The banker to the world’s richest families has a fortune of $ 3.6 billion
Byron Trott, adviser to some of the richest families in the world, doesn’t like to be called the banker to billionaires.
How does the billionaire banker sound?
The 62-year-old founder of BDT Capital Partners quietly amassed a fortune of $ 3.6 billion, according to the Bloomberg Billionaires Index, making the former head of Goldman Sachs Group Inc. as wealthy as some of his clients the most famous.
Born in a small town in Missouri, the son of a telephone line repairman and owner of a clothing store, Trott laid the groundwork by initially advising some of the world’s most successful investors, particularly Warren Buffett, during ‘a nearly three-decade run at Goldman Sachs. Since leaving in 2009, he has created his own Chicago-based private equity and consulting firm, where assets quickly grew to $ 28 billion.
One of his company’s first investments, Weber Inc., went public this week. While BDT is the majority owner of the grill maker, Trott and his family personally own a 5% stake worth $ 240 million, according to a regulatory filing. Weber was a typical BDT investment: a family business and often run by founders. Other investments include Whataburger Restaurants, Cox Automotive, Casa Dragones Tequila and German auto parts maker Schaeffler AG.
The BDT model – offering advice and investing your own capital – is in many ways a throwback to the old world investment banks. It is also an activity which can be extremely lucrative for the founders.
“I think BDT’s goal is to serve and add value to its customers, and their customers are largely family businesses,” said Tom Pritzker, Trott customer for decades and CEO of Pritzker Organization. . “If they do it right, if they add value to these family businesses, the consequence will be profit.”
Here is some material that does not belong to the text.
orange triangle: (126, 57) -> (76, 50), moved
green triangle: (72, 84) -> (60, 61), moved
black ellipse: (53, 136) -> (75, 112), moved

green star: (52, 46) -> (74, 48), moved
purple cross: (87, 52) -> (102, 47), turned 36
Trott and BDT Capital declined to comment.
Trott’s life crosses the Midwest. He joined Goldman Sachs after graduating from the University of Chicago, where he played varsity baseball as an undergraduate student before earning his MBA from the Booth School of Business. He started out as a stockbroker, then worked as a wealth manager in St. Louis, where he caught the attention of Hank Paulson, then the bank’s director of operations in the Midwest. Paulson, who would become the company’s CEO and later the US Treasury Secretary, hired him to join the investment banking group.
Even after the move, Trott continued to focus on wealthy families, with Midwestern fortunes being a specialty.
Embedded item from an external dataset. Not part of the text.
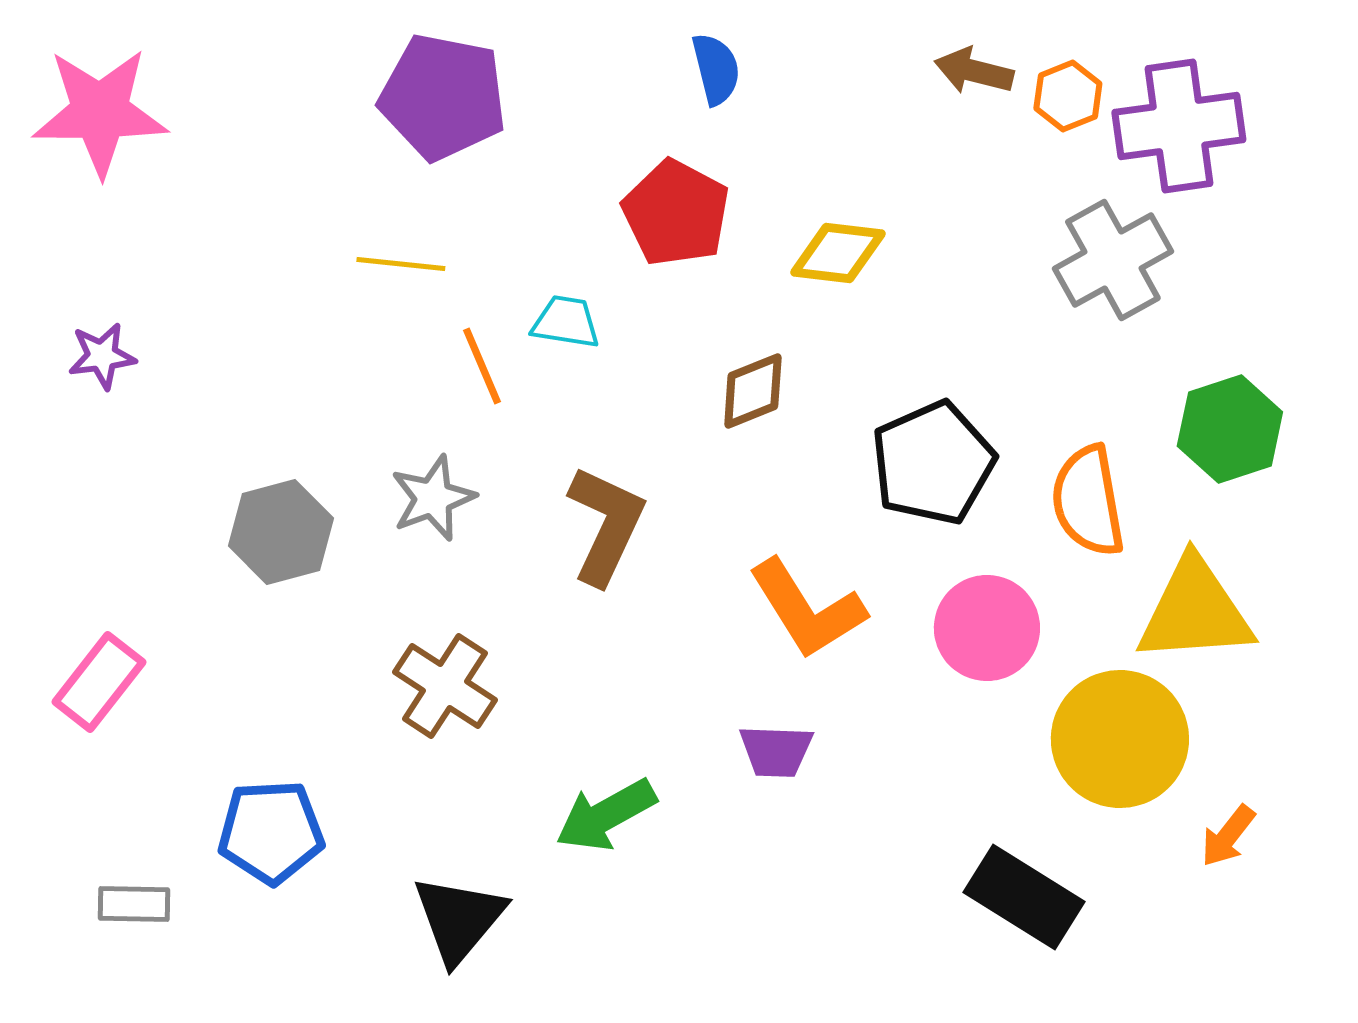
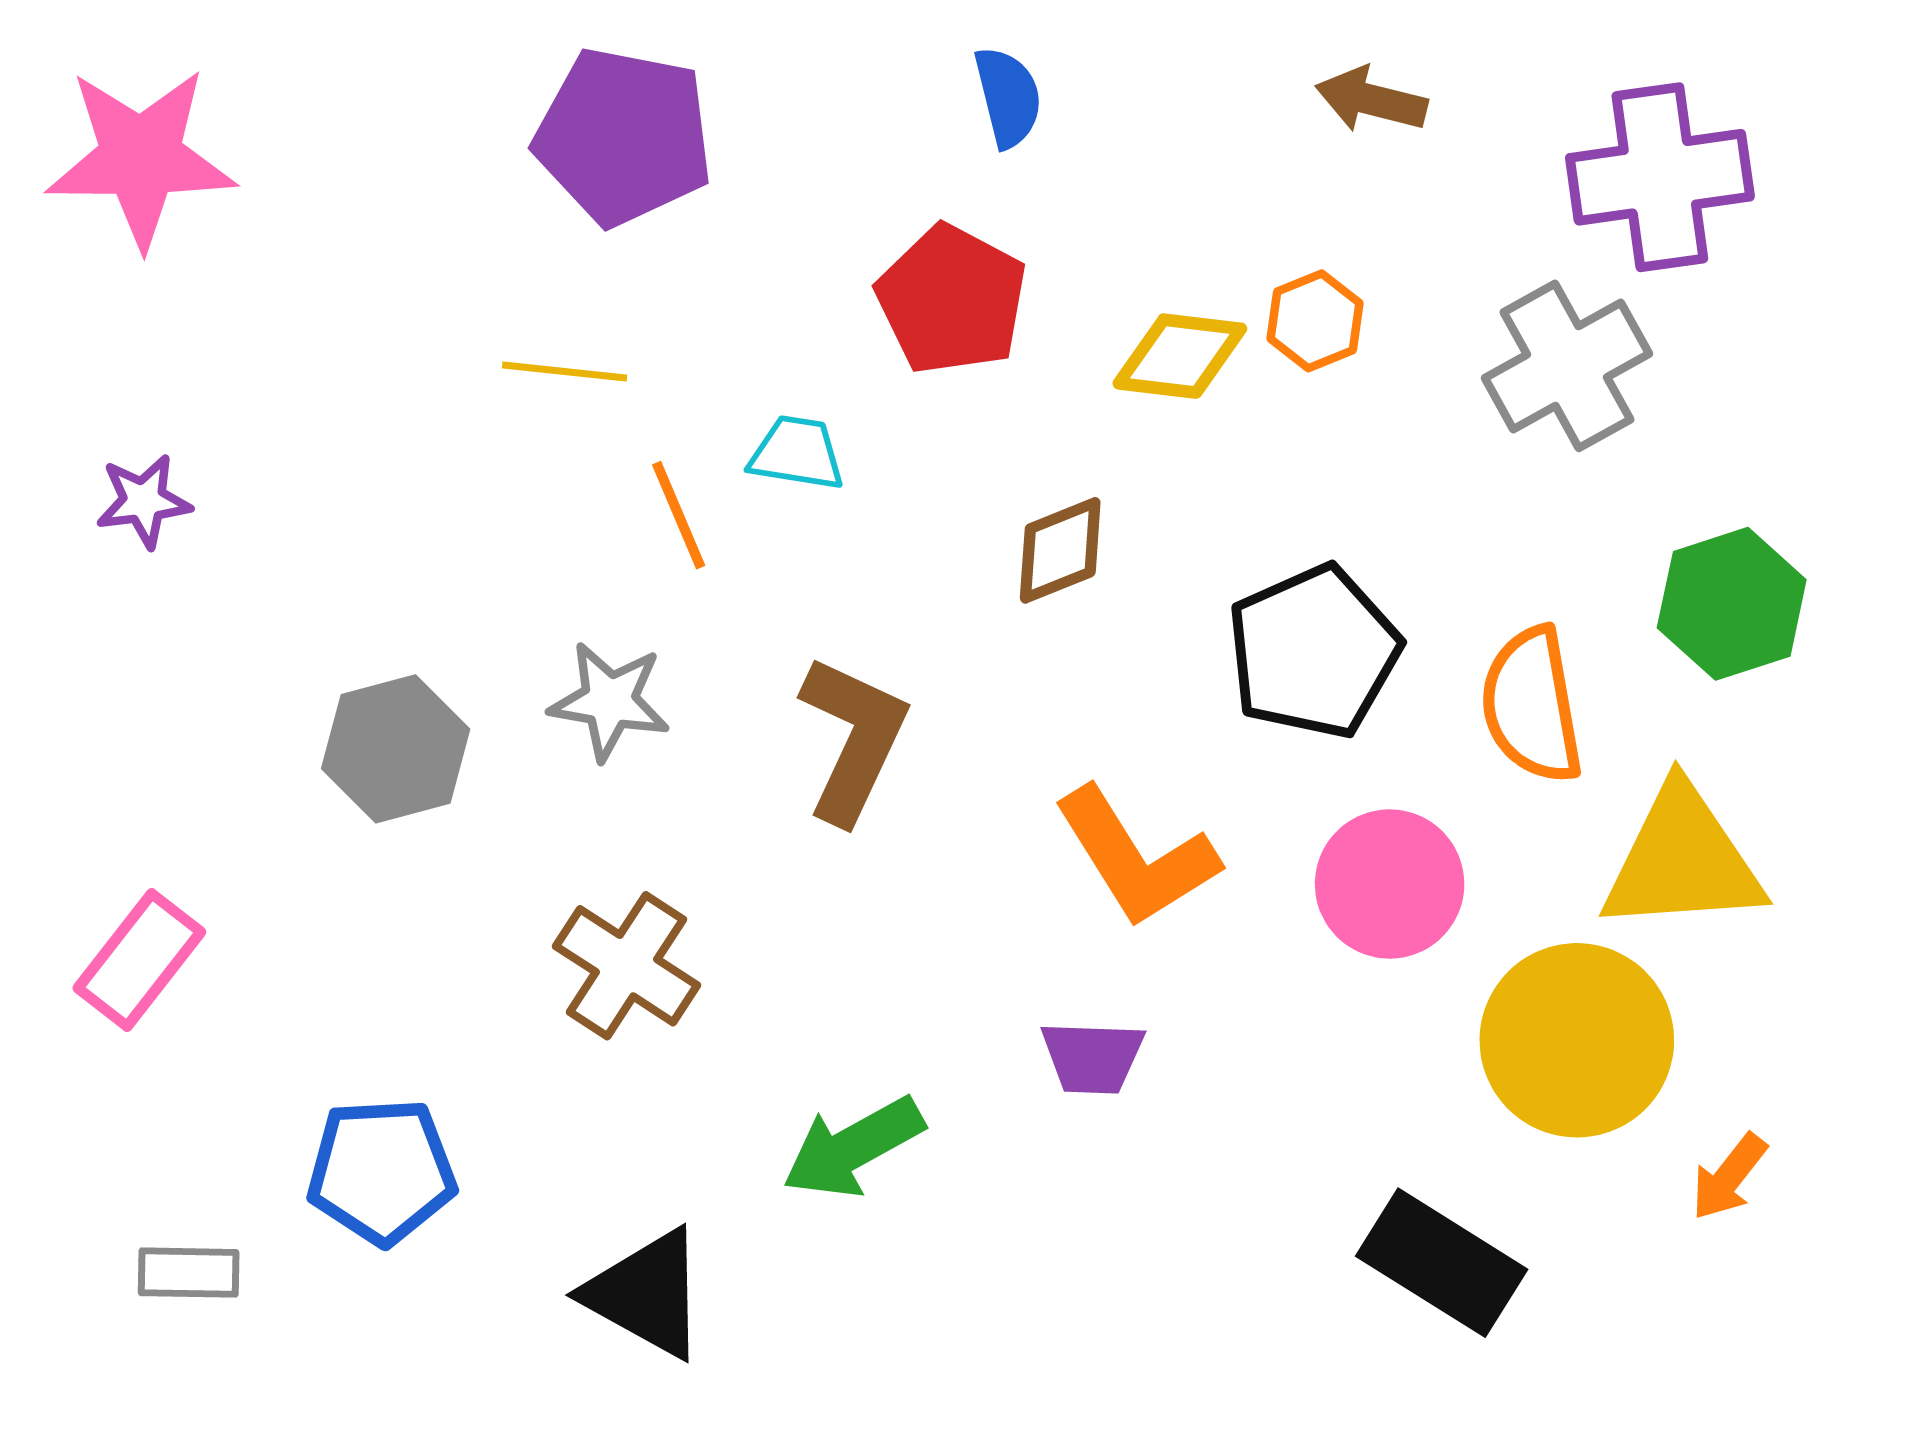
orange hexagon: (1068, 96) -> (1315, 321), moved
gray star: (433, 498) -> (610, 701), turned 30
black triangle: (459, 919) -> (646, 1294), turned -41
“I loved bringing the disciplines of investment and investment banking together and quickly realized the added value I could bring, especially to entrepreneurs and family business leaders,” Trott said in a 2011 biographical note for his acceptance into the Horatio Alger association. . “It didn’t take long for me to realize that I had found my passion.
Trott made a name for himself orchestrating a series of deals for Buffett’s Berkshire Hathaway Inc., which prompted the Omaha billionaire to congratulate him in a letter to investors.